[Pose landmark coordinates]
___

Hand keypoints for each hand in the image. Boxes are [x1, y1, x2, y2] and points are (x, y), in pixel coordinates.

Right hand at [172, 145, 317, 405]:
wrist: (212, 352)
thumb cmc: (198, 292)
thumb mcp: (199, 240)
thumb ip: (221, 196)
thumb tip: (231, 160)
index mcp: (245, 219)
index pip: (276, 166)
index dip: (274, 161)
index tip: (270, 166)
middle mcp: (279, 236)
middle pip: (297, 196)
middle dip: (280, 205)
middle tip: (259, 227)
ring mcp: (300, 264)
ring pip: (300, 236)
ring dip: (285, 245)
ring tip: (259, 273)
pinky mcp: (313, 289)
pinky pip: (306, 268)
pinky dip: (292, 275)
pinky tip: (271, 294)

___

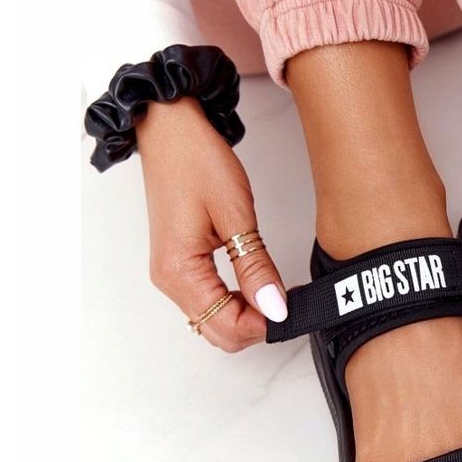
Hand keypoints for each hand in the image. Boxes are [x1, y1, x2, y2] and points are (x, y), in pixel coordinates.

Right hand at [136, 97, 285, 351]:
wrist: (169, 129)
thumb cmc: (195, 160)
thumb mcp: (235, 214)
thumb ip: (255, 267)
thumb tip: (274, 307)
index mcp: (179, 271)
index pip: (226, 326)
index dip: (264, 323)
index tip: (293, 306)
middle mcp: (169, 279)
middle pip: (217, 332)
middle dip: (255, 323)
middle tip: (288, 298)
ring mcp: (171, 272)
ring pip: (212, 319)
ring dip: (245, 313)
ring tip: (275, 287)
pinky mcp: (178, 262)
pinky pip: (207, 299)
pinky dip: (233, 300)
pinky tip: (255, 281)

___

Show all lines from the entries that hold "ring".

ring mcp: (300, 264)
ring pip: (300, 236)
ring dip: (285, 245)
ring tip: (259, 273)
ring mcp: (171, 272)
ring pip: (212, 319)
ring dip: (245, 313)
ring tip: (275, 287)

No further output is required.